In Italia: il Centro Orientamento Educativo, nelle persone di Alessandra Speciale, Annamaria
Gallone e Gabriella Rigamonti; Elisa Malnis; Giovanni Spagnoletti; Roberto Silvestri; Francesca
Leonardi; Mohsen Melliti, Bruna Conti.
In Francia: il Centre Culturel Algérien, nelle persone di Mokhtar Taleb-Bendiab (direttore),
Mourad Bouchouchi (responsabile del servizio videoteca), Zineb Derbal (responsabile della
biblioteca); la Médiathèque des Trois Mondes e in particolare Martine Leroy e Dominique
Sentilhes; les Archives du film du Centre National de la Cinématographie de Bois d’Arcy;
Magda Wassef dell’Institut du Monde Arabe; i registi Moumen Smihi e Jean-Pierre Lledo.

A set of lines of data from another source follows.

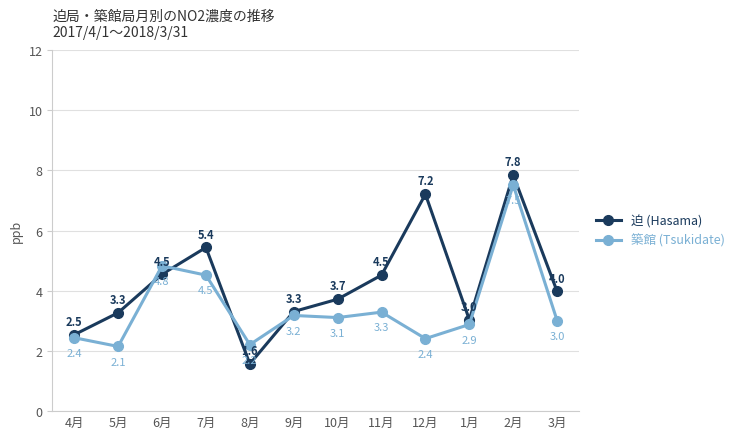

True or false: 迫 (Hasama) has more than 0 points higher than both neighbors.

True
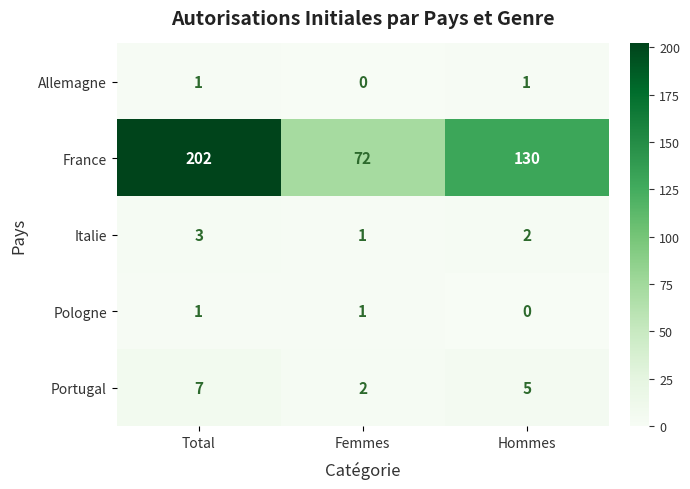

Rank the categories by Portugal value from highest to lowest.

Total, Hommes, Femmes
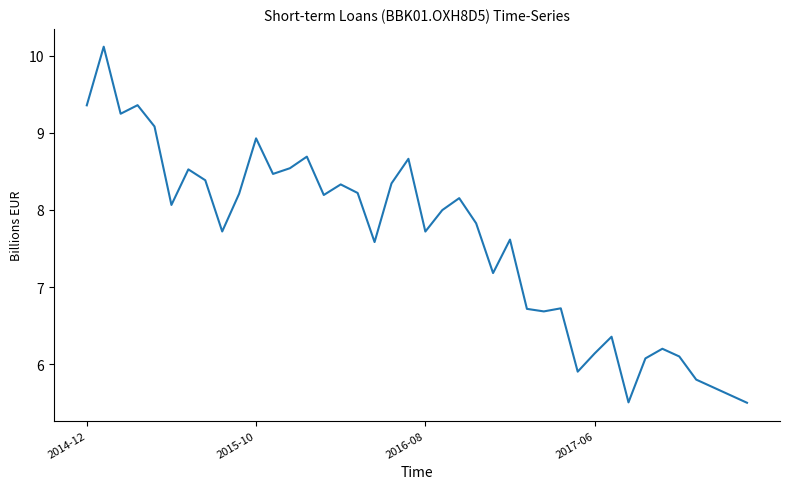

What is the minimum value shown in the chart?

5.5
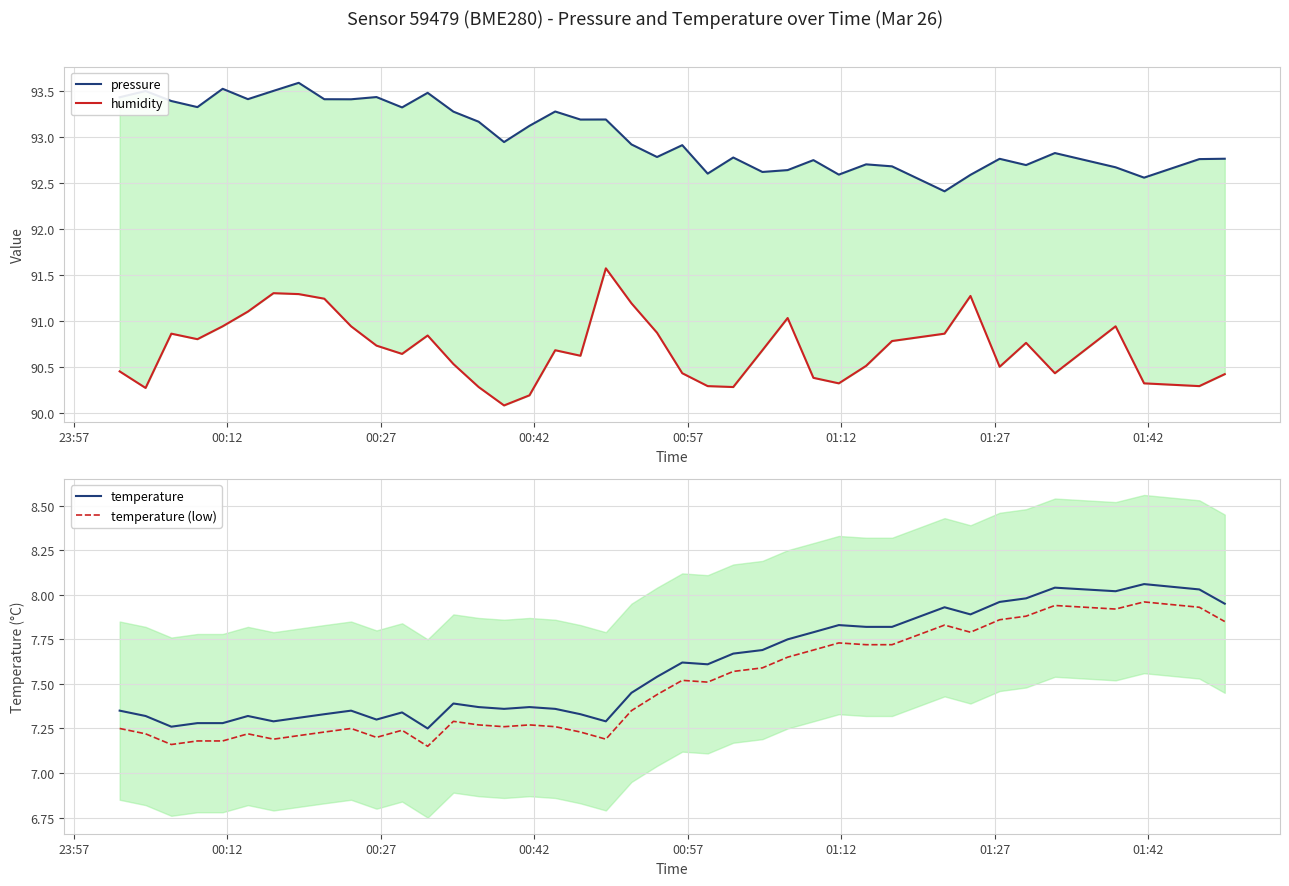

True or false: temperature (low) and temperature cross at least once.

False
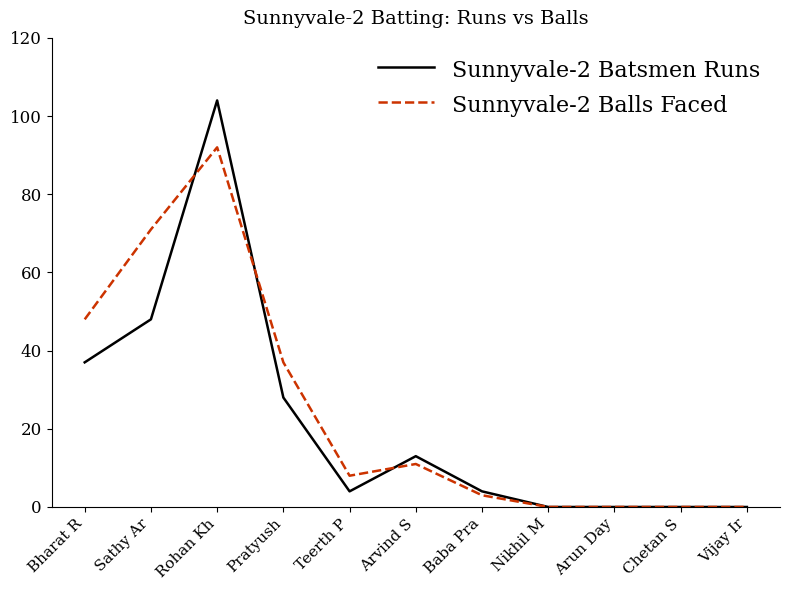

Is it true that Sunnyvale-2 Balls Faced equals 0 at Vijay Ir?

True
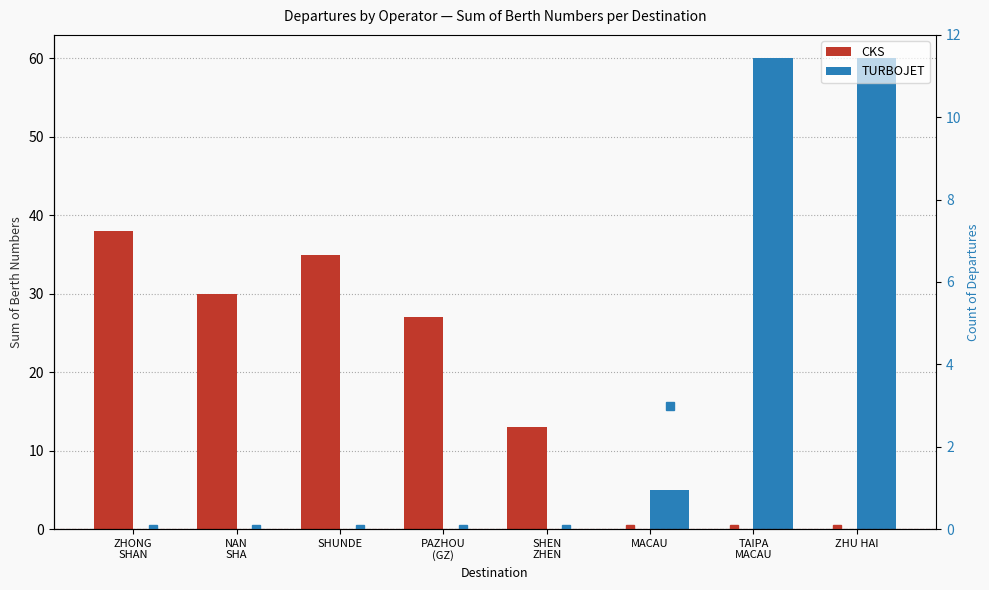

What is the sum of all CKS count values?

22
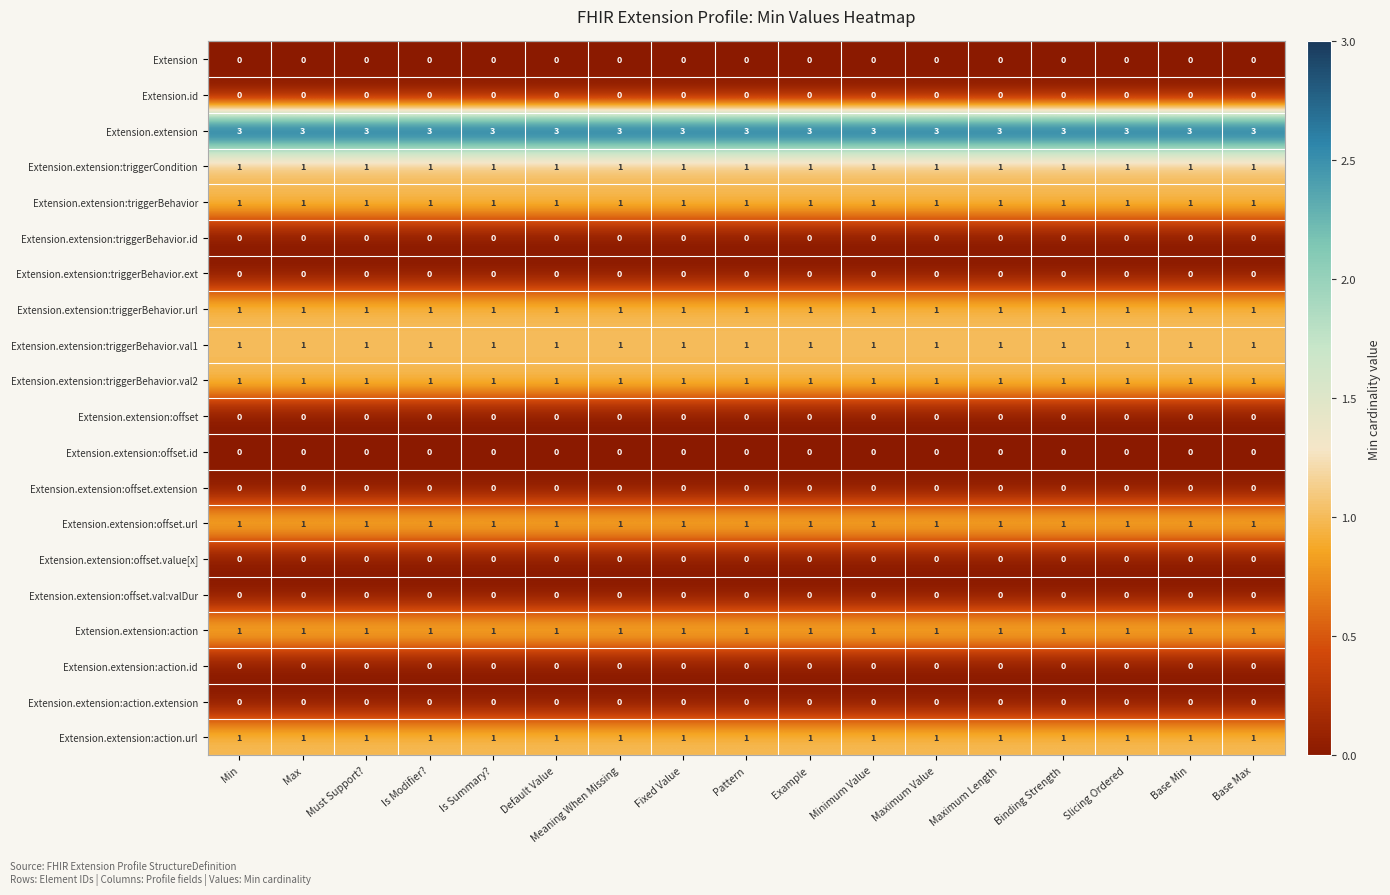

The Extension.extension:action.url series shows 1 at Minimum Value. True or false?

True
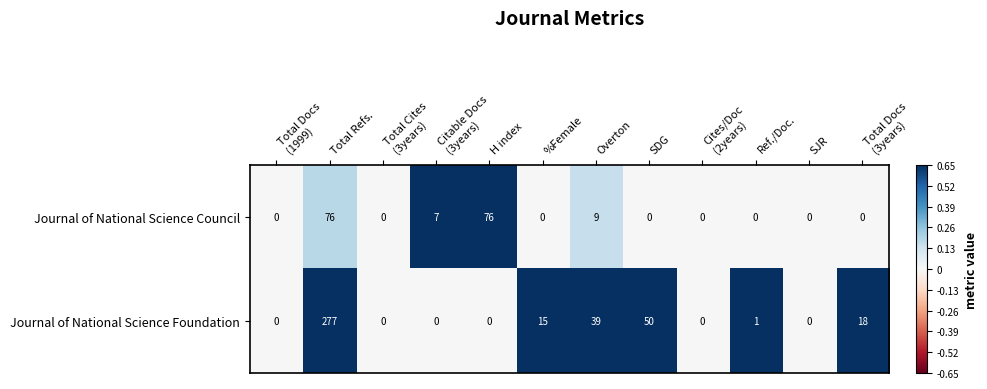

Between Total Refs. and Overton, which series saw the biggest shift?

Journal of National Science Foundation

In Tunisia: Tahar Chikhaoui, Férid Boughedir, Khaled Méchkène, Braham Wahid (Archives
Télévision-Video, Radio-Télévision Tunisienne) Ahmed Attia, Mohamed Driss, Monsieur Habib
(Familia Productions), Nadia Attia, Mohamed Challouf; i registi Nouri Bouzid e Mahmoud Ben
Mahmoud.
In Marocco: Abderrahmane Amzellough, Ahmed Boughaba, il Centre Cinématographique
Marocain, nelle persone di Mustapha Stitou (segretario generale), Mohamed Jorio (capo-servizio
del Fondo di Aiuto per il cinema nazionale), Youssef El Mansouri; la Cinémathèque Marocaine,
nelle persone di Abdellah Bayahia (responsabile) e Mohamed Jimmi (servizio tecnico); i registi
Jillali Ferhati, Abdelkader Lagtaâ, Farida Benlyazid, Hakim Noury, Hassan Benjelloun,
Mohamed Abderrahman Tazi, Mustapha Derkaoui, Najib Sefrioui.
Un ultimo ringraziamento alla mia prima lettrice, Maria Coletti: il suo entusiasmo e la sua
serenità di giudizio mi sono stati indispensabili.